The National Park Service’s LGBTQ America Theme Study: A Roundtable

AHA Session 103
Committee on Lesbian, Gay, Bisexual, and Transgender History 4
National Council on Public History 1
Friday, January 5, 2018: 10:30 AM-12:00 PM
Washington Room 2 (Marriott Wardman Park, Exhibition Level)
Nicholas Syrett, University of Kansas
John Jeffery Auer, Nevada LGBT Archives
Katie Batza, University of Kansas
Susan Ferentinos, public history consultant
Jeffrey A. "Free" Harris, Historic Preservation Consultant

Session Abstract

On October 11, 2016, the National Park Service released its theme study documenting the lesbian, gay, bisexual, transgender, and queer (LGBTQ) past in the United States. The theme study, written and peer-reviewed by more than thirty experts in queer history and LGBTQ studies, had been more than two years in the making. It is designed to explore America’s queer past, recognize those landmarks that have already been preserved, and also spur greater conversations about what other sites might be commemorated and what other ways we can better understand America’s LGBT past. The study provides a rich and broad overview of the social history of LGBTQ experiences in America and also points forward to the ways that these experiences can better be understood and preserved.

This panel is dedicated to exploring the significance of LGBTQ America: A Theme Study of Lesbian, Gay, Bisexual, Transgender, and Queer America, bringing together chapter authors and consultants on the study, all of whom have also worked in the field of public history to help preserve America’s LGBT past. Our goal is both to publicize the theme study itself, and also interrogate the way the theme study was constructed (highlighting, for instance, the way that underrepresented groups and places were foregrounded), and the uses that academics, public historians, preservationists, and everyday Americans can make of the study.

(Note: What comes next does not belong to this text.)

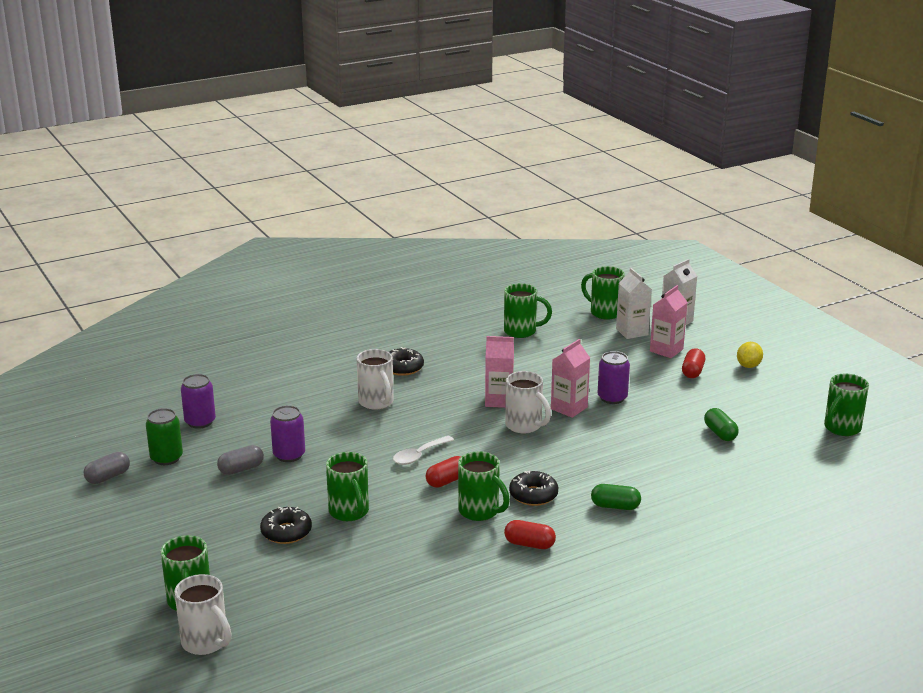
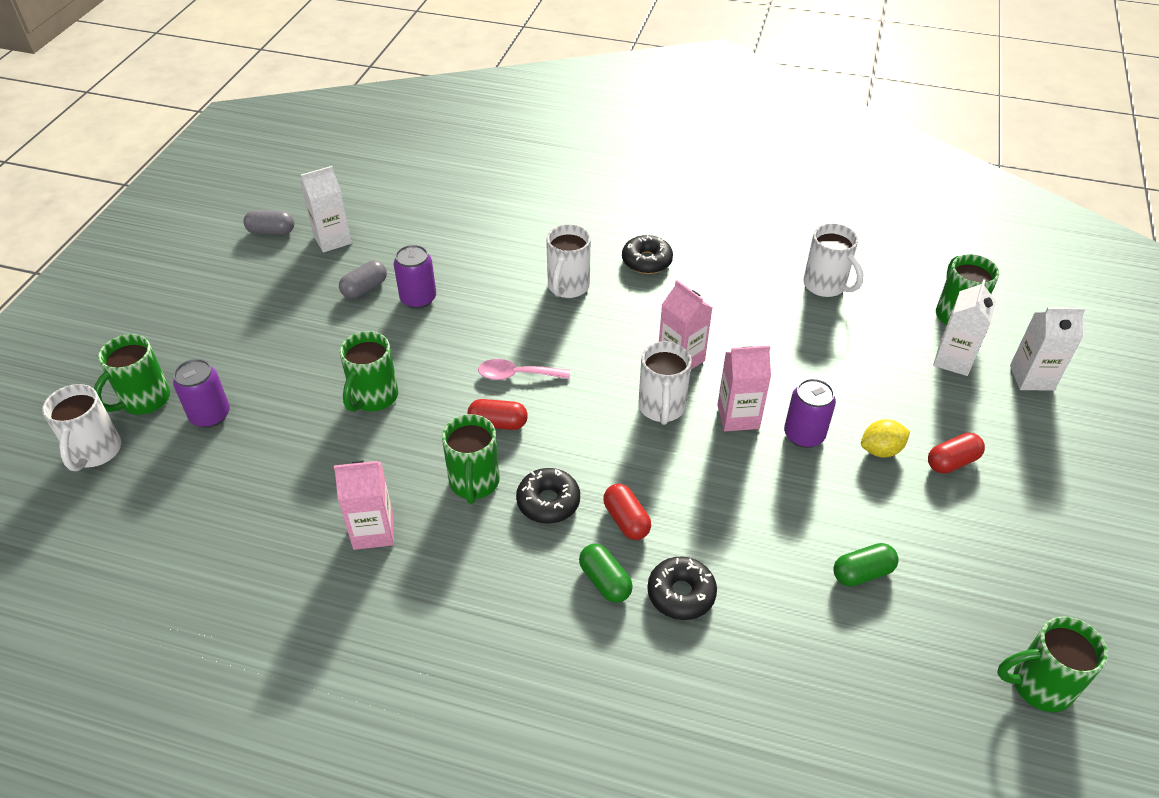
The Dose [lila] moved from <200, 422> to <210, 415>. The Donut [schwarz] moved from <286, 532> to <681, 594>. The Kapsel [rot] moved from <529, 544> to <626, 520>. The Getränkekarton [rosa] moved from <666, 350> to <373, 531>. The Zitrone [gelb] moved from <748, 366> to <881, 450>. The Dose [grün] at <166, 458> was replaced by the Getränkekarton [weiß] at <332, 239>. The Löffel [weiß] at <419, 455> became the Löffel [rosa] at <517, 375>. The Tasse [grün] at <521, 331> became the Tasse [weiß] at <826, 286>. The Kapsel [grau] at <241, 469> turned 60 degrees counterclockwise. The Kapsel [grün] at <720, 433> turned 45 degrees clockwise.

 Chair Nicholas Syrett (co-chair of the Committee on LGBT History and a peer reviewer for the study) will begin by introducing the theme study and giving context about theme studies more generally and their purposes. Jeffrey Auer, of the Nevada LGBT Archives and the University of Nevada, Reno, will focus on the theme study’s approach to cities, which was inclusive of smaller cities and those urban spaces that are not considered to be traditionally “queer cities.” Jeffrey Harris, an independent historian and preservation consultant, will comment on the intersectional aspects of the study, particularly as they relate to LGBTQ and African American identities. His remarks will also focus on the ways that preservationists and queer academics alike can learn from one another about the overlapping and sometimes hidden queer and/or black connections of historic sites and events. Katie Batza of the University of Kansas will explore the uses of the theme study in both history and gender studies classrooms. Incorporating teaching suggestions, Batza also encourages us to see the theme study as a way to approach the politics of historical memory itself. Finally, Susan Ferentinos, a specialist in LGBTQ public history, will emphasize the significance and usefulness of the theme study in her ongoing work in preserving LGBTQ historic sites in the Northeastern United States and in Indiana, where Ferentinos is working to designate the home of Alfred Kinsey on the National Register of historic places.

We will then give audience members—public historians, traditional academics, and those with a foot in both worlds—a chance to ask questions about the theme study and explore its usefulness for their own ongoing work in queer history.